Kegiatan tersebut bekerjasama dengan Pemda Pulau Morotai bertempat di kantor bupati, Kamis (25/5/2022).

Sekda Morotai Revi F Dara, di hadapan peserta sosialisasi mengatakan, dari letak geografis Kabupaten Pulau Morotai memiliki resiko bencana. Olehnya itu kegiatan yang diadakan KKP dijadikan sebagai bekal masyarakat dalam memahami cara memitigasi dan meminalisir resiko jika terjadi bencana.

“Berapa bulan lalu, di Jakarta kami mengikuti rapat kordinasi penanggulangan bencana dalam rangka penguatan resiliensi berkelanjutan menghadapi bencana.

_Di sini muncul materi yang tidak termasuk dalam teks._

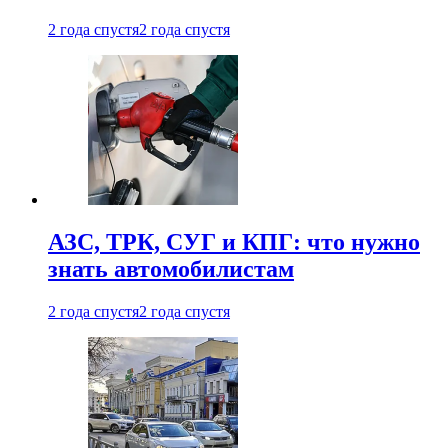
2 года спустя
2 года спустя
АЗС, ТРК, СУГ и КПГ: что нужно
знать автомобилистам
2 года спустя
2 года спустя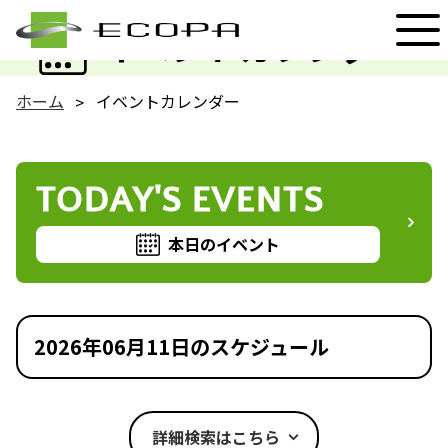
EVENT
イベントカレンダー
ホーム
イベントカレンダー
TODAY'S EVENTS
本日のイベント
2026年06月11日のスケジュール
詳細検索はこちら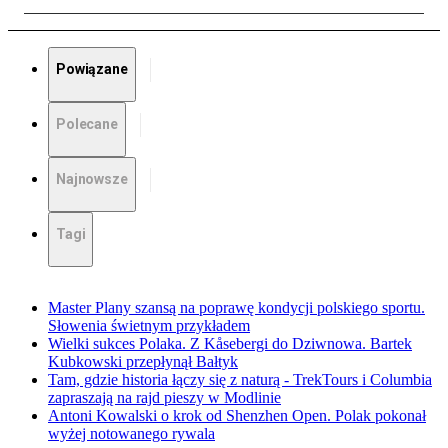
Powiązane
Polecane
Najnowsze
Tagi
Master Plany szansą na poprawę kondycji polskiego sportu.
Słowenia świetnym przykładem
Wielki sukces Polaka. Z Kåsebergi do Dziwnowa. Bartek
Kubkowski przepłynął Bałtyk
Tam, gdzie historia łączy się z naturą - TrekTours i Columbia
zapraszają na rajd pieszy w Modlinie
Antoni Kowalski o krok od Shenzhen Open. Polak pokonał
wyżej notowanego rywala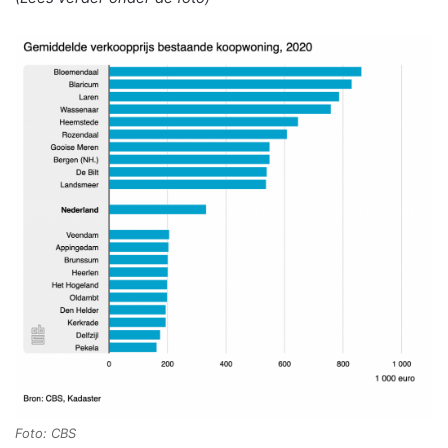
Foto: CBS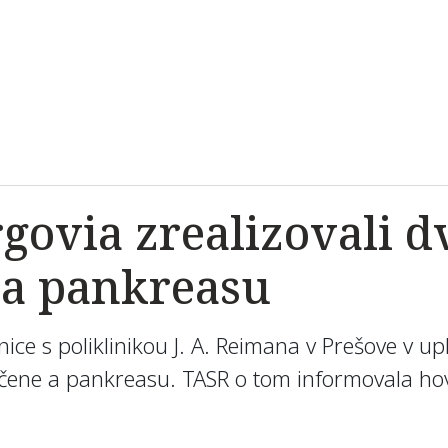
govia zrealizovali d
 a pankreasu
ice s poliklinikou J. A. Reimana v Prešove v 
pečene a pankreasu. TASR o tom informovala h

Bapak presiden sempat menyampaikan bahwa, apa yang ditakutin oleh dunia saat ini bukan lagi pandemi, bukan lagi perang,”jelas Revi.

Menurutnya, masalah yang paling mengerikan terkait dengan perubahan iklim adalah soal bencana.

“Tapi yang lebih mengerikan yang ditakuti oleh semua negara adalah perubahan iklim dan perubahan iklim itu menyebabkan frekuensi bencana alam di dunia naik drastis,”katanya.

Dalam acara itu, ia menjelaskan soal arahanpresiden berpesan kepada seluruh pihak terkait, untuk memperkuat sistem peringatan dini. Edukasi dan pelatihan bagi masyarakat. Hal ini dilakukan untuk mengantipasi terjadinya bencana.

“Kita semua ketahui, masih ada masyarakat Morotai yang memilih bermukim di areal rawan longsor dan rawan abrasi. Hal ini tidak lepas dari karakteristik dan mayoritas penduduk kita yang mayoritas adalah petani dan nelayan,” ujarnya.

“Untuk itu, sudah menjadi kewajiban kita untuk memberikan pemahaman tentang sikap apa yang harus kita persiapkan di tengah ancaman bencana yang sewaktu-waktu dapat terjadi,” imbuhnya.

Sementara, Koordinator Mitigasi Bencana dan Adaptasi Berusaha Iklim Kementrian KKP, Fegi Nurhabni mengatakan, cara memilih lokasi, kriteria prioritas terutama yang memiliki resiko tinggi terhadap tsunami dan gempa bumi.

“Kami sudah menetapkan begitu kami tinggal melihat, mana yang paling rentan, memang memang kabupaten/ kota banyak pesisir. Tapi kan kami harus memilih juga mana yang prioritas, dan tahun ini kita pilih Kabupaten Morotai, karena dianggap rawan bencana,”tutupnya.